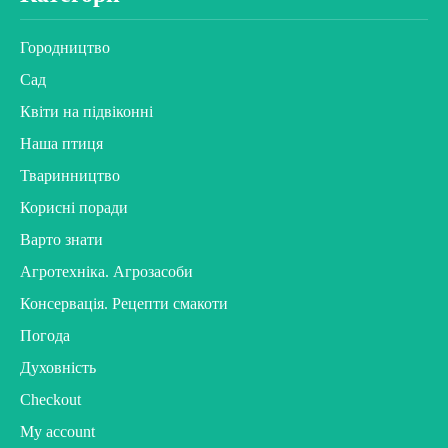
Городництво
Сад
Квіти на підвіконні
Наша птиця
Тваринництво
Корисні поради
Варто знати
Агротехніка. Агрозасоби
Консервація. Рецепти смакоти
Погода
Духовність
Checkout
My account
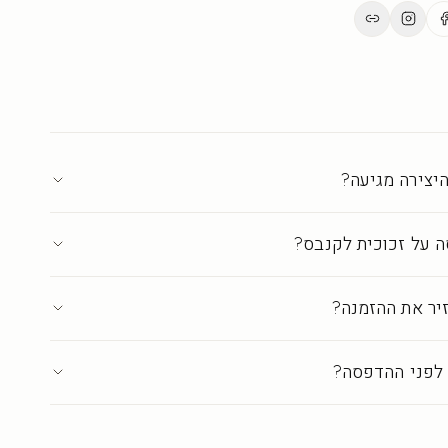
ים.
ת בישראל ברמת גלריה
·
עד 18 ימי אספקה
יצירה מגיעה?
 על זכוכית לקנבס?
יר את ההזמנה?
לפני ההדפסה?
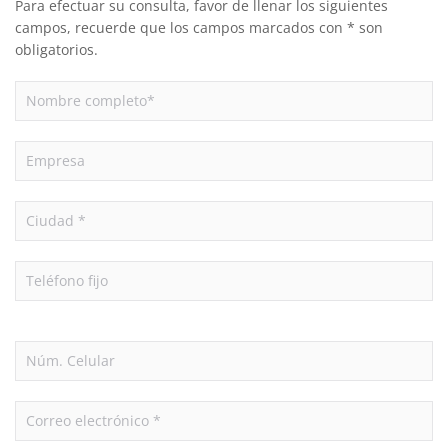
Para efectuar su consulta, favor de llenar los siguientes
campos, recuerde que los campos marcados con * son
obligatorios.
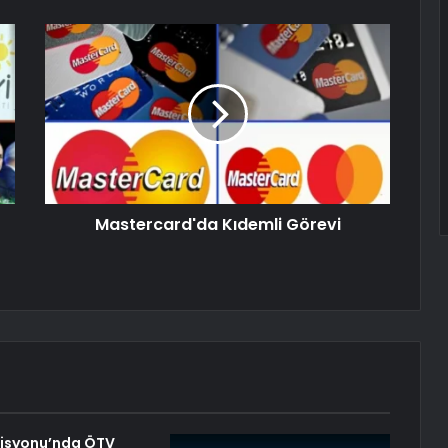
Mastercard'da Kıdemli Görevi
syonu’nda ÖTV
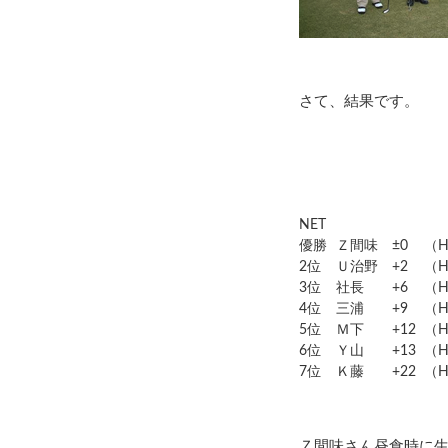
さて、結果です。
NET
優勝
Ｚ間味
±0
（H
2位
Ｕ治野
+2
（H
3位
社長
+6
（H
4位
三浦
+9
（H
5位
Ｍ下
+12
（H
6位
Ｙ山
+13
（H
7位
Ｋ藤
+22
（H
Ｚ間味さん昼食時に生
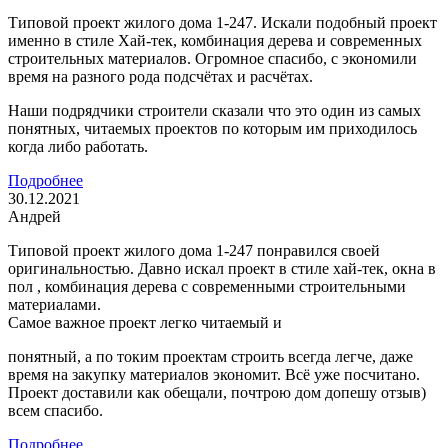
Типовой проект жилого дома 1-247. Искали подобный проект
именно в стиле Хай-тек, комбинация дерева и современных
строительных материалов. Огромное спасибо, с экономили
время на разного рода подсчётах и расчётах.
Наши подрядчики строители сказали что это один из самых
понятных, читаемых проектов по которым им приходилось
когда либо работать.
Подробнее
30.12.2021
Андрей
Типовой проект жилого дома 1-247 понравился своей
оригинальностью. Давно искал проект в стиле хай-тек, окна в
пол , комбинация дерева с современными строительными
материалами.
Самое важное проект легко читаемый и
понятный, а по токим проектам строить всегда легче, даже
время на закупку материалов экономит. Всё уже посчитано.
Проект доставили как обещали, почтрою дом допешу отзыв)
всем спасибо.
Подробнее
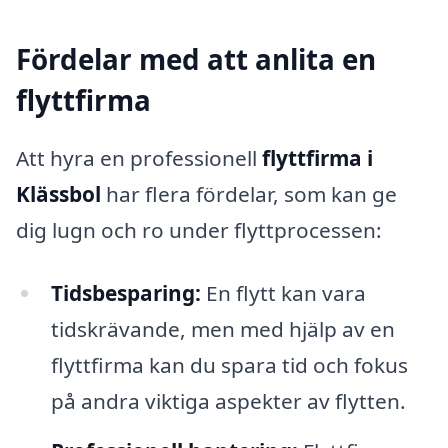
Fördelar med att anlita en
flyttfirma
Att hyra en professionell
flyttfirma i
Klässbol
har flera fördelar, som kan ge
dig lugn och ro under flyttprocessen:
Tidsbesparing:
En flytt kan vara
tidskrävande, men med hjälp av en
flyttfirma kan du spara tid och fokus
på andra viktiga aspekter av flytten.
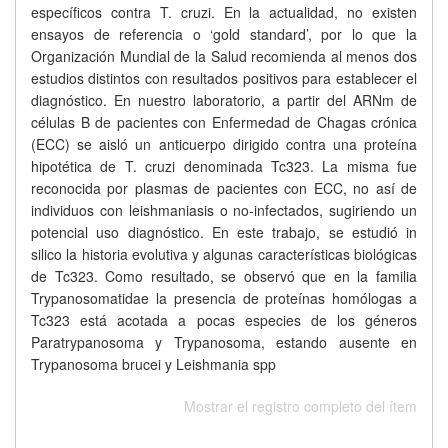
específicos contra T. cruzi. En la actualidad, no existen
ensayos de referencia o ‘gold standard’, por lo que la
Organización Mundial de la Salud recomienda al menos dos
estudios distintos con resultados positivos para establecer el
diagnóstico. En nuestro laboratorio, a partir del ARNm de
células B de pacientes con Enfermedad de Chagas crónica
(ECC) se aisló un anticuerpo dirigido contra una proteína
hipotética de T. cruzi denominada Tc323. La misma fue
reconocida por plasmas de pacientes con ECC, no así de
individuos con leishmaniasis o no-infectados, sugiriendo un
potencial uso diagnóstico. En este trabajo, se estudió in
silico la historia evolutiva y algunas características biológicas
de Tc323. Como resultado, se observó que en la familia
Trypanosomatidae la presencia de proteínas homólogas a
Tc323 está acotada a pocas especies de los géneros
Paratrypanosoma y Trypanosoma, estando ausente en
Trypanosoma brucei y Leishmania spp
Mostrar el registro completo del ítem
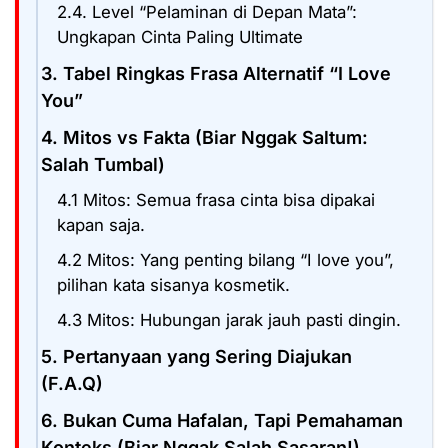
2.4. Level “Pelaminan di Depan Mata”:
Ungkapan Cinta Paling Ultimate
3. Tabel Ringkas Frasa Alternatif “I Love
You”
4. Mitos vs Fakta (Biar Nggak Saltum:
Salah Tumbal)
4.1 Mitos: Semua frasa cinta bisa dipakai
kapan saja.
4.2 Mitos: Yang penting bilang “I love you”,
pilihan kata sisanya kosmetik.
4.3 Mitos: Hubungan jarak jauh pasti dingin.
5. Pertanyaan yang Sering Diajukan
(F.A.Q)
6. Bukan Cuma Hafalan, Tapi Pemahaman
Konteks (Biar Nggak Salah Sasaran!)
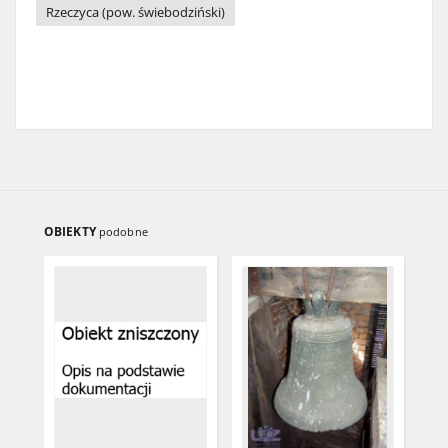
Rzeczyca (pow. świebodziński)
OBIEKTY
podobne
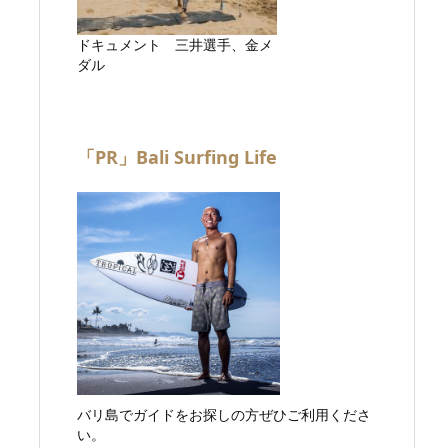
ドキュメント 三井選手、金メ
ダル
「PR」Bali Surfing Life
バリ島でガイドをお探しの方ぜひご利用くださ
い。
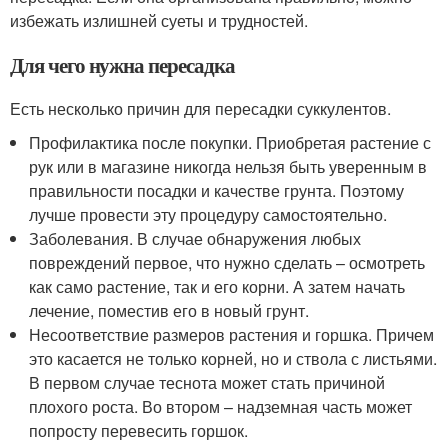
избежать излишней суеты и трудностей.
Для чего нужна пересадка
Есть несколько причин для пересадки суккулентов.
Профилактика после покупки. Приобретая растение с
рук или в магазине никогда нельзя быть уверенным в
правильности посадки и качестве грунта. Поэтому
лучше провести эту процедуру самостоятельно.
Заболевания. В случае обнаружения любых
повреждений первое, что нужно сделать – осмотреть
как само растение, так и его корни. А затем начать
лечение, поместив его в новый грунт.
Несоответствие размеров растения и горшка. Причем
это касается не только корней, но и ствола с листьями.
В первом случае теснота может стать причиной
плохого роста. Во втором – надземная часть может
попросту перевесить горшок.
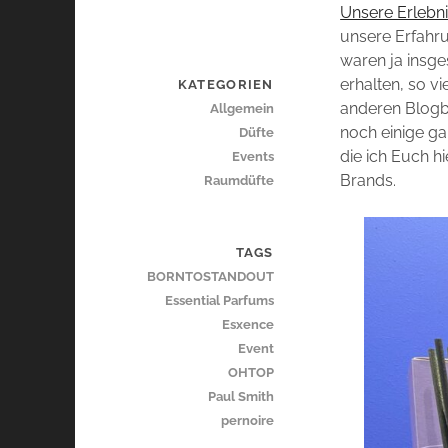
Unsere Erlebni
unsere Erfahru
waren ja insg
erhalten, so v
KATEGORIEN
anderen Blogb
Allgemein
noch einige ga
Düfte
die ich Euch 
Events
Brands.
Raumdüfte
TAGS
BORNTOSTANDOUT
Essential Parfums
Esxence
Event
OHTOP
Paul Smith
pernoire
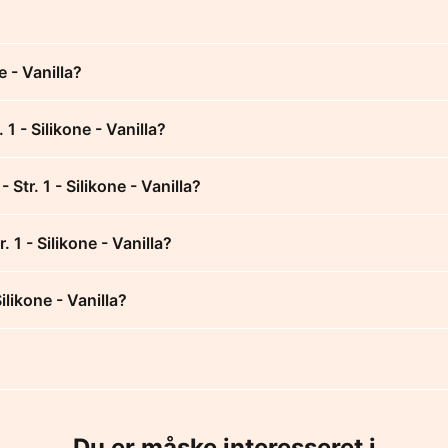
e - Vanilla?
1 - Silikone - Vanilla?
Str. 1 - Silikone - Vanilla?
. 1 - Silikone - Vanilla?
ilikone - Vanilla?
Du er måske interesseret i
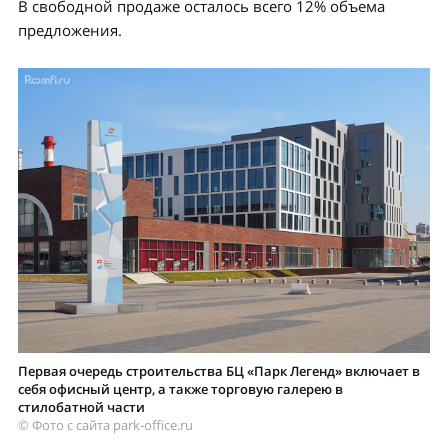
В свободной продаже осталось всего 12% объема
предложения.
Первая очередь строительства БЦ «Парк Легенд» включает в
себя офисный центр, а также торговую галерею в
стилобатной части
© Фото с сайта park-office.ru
——————————
Go through the listing above and find each line that contains "может", then copy it.

В первом случае теснота может стать причиной
плохого роста. Во втором – надземная часть может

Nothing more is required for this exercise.